Department of Public Health, Shihezi University School of Medicine, Shihezi, Xinjiang, China.
Department of Nutritional Sciences, The Pennsylvania State University, University Park, United States of America.
PLoS One. 2018 Sep 6;13(9):e0202665. doi: 10.1371/journal.pone.0202665. eCollection 2018.
The high prevalence of metabolic syndrome (MetS) and cardiovascular diseases (CVD) is observed among Kazakhs in Xinjiang. Because MetS may significantly predict the occurrence of CVD, the inclusion of CVD-related indicators in metabolic network may improve the predictive ability for a CVD-risk model for Kazakhs in Xinjiang.
The study included 2,644 subjects who were followed for 5 years or longer. CVD cases were identified via medical records of the local hospitals from April 2016 to August 2017. Factor analysis was performed in 706 subjects (267 men and 439 women) with MetS to extract CVD-related potential factors from 18 biomarkers tested in a routine health check-up, served as a synthetic predictor (SP). We evaluated the predictive ability of the CVD-risk model using age and SP, logistic regression discrimination for internal validation (n = 384; men = 164, women = 220) and external validation (n = 219; men = 89, women = 130), calculated the probability of CVD for each participant, and receiver operating characteristic curves.
According to the diagnostic criteria of JIS, the prevalence of MetS in Kazakh was 30.9%. Seven potential factors with a similar pattern were obtained from men and women and comprised the CVD predictors. When predicting CVD in the internal validation, the area under the curve (AUC) were 0.857 (95%CI 0.807-0.898) for men and 0.852 (95%CI 0.809-0.889) for women, respectively. In the external validation, the AUC to predict CVD were 0.914 (95%CI 0.832-0.963) for men and 0.848 (95%CI 0.774-0.905) for women. It is suggested that SP might serve as a useful tool in identifying CVD with in Kazakhs, especially for Kazakhs men.
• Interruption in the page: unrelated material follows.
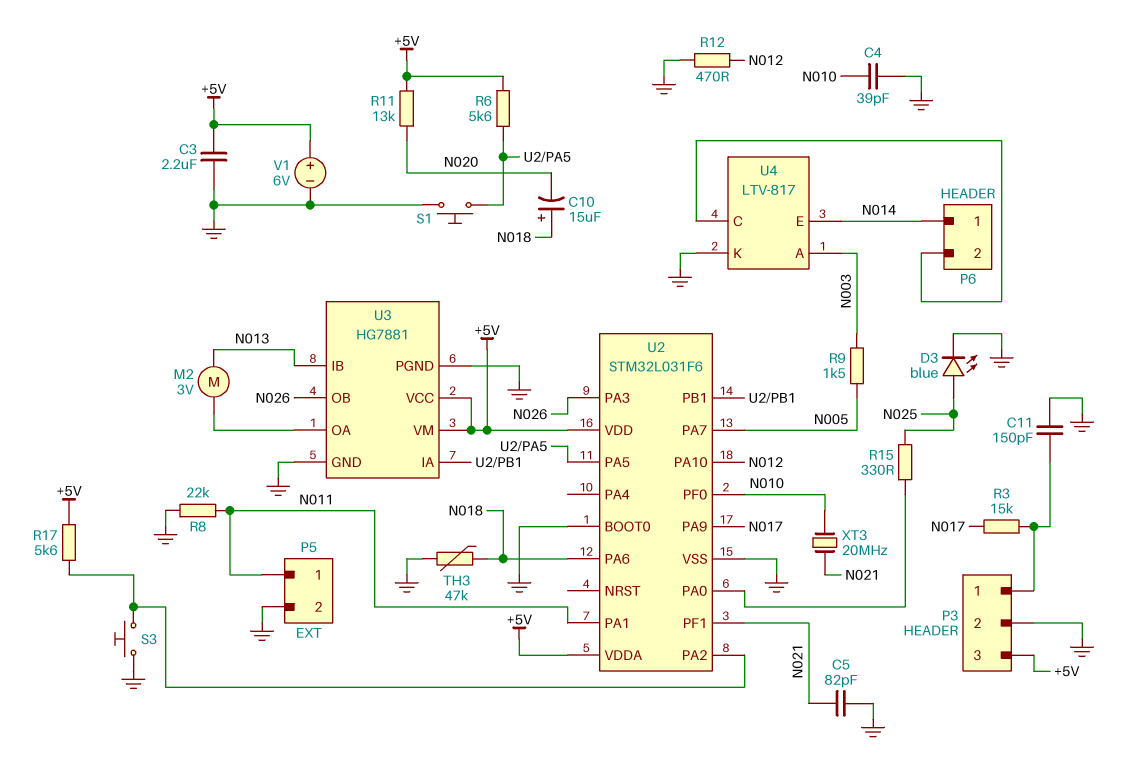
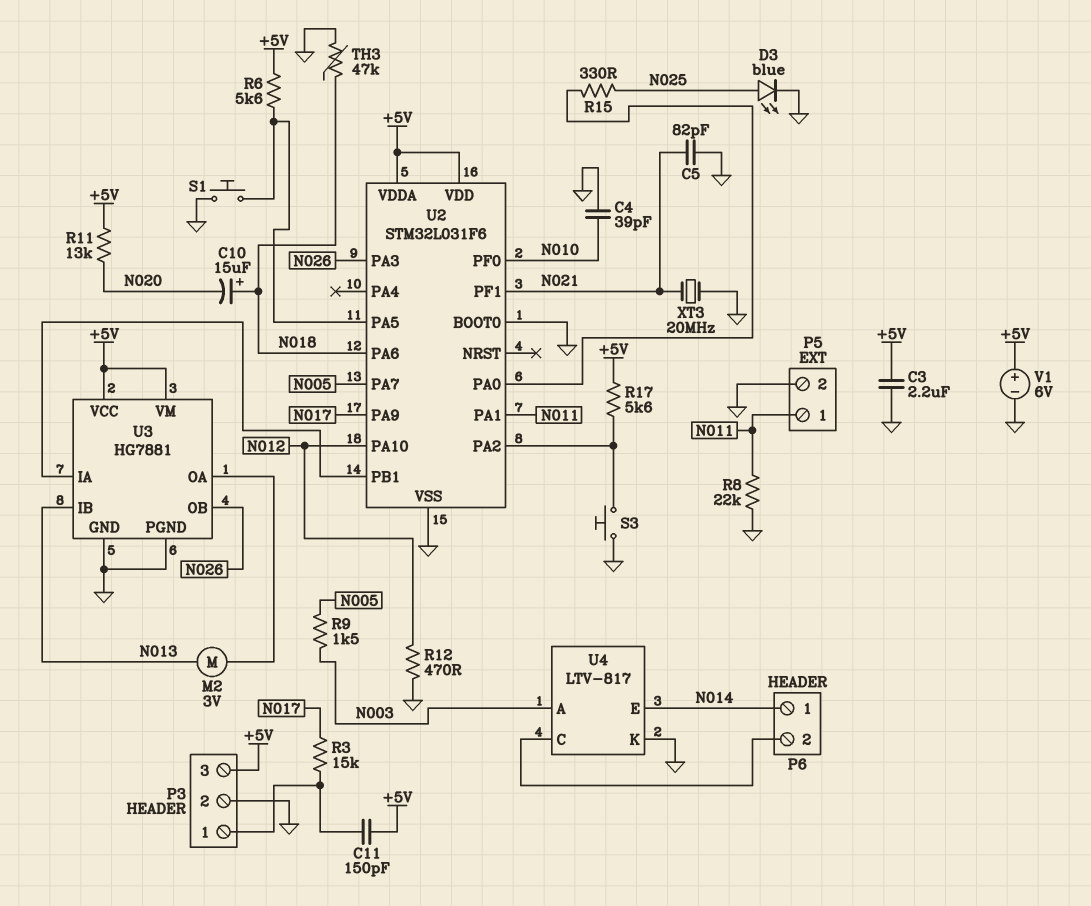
C11: 150pF (GND, P3/1) -> 150pF (+5V, P3/1)
XT3: 20MHz (N010, N021) -> 20MHz (GND, N021)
Among 7 potential factors were extracted from 18 biomarkrs in Kazakhs with MetS, and SP may be used for CVD risk assessment.
代谢综合征(MetS)和心血管疾病(CVD)在新疆的哈萨克族中患病率较高。由于代谢综合征可能显著预测 CVD 的发生,因此将 CVD 相关指标纳入代谢网络可能会提高针对新疆哈萨克族 CVD 风险模型的预测能力。
本研究纳入了 2644 名随访时间超过 5 年的受试者。2016 年 4 月至 2017 年 8 月,通过当地医院的病历记录确定 CVD 病例。对 706 名(267 名男性和 439 名女性)患有 MetS 的受试者进行因子分析,从常规体检中检测的 18 种生物标志物中提取与 CVD 相关的潜在因素作为综合预测因子(SP)。我们使用年龄和 SP 评估 CVD 风险模型的预测能力,通过逻辑回归进行内部验证(n = 384;男性 164 人,女性 220 人)和外部验证(n = 219;男性 89 人,女性 130 人),计算每位参与者的 CVD 概率,并绘制接收者操作特征曲线。
根据 JIS 的诊断标准,哈萨克族的 MetS 患病率为 30.9%。从男性和女性中获得了 7 个具有相似模式的潜在因素,构成了 CVD 预测因子。在内部验证中,男性和女性的曲线下面积(AUC)分别为 0.857(95%CI 0.807-0.898)和 0.852(95%CI 0.809-0.889)。在外部验证中,男性和女性预测 CVD 的 AUC 分别为 0.914(95%CI 0.832-0.963)和 0.848(95%CI 0.774-0.905)。这表明 SP 可能是识别哈萨克族人群 CVD 的有用工具,尤其是对于哈萨克族男性。
从患有 MetS 的哈萨克族中提取的 18 种生物标志物中提取了 7 个潜在因素,SP 可用于 CVD 风险评估。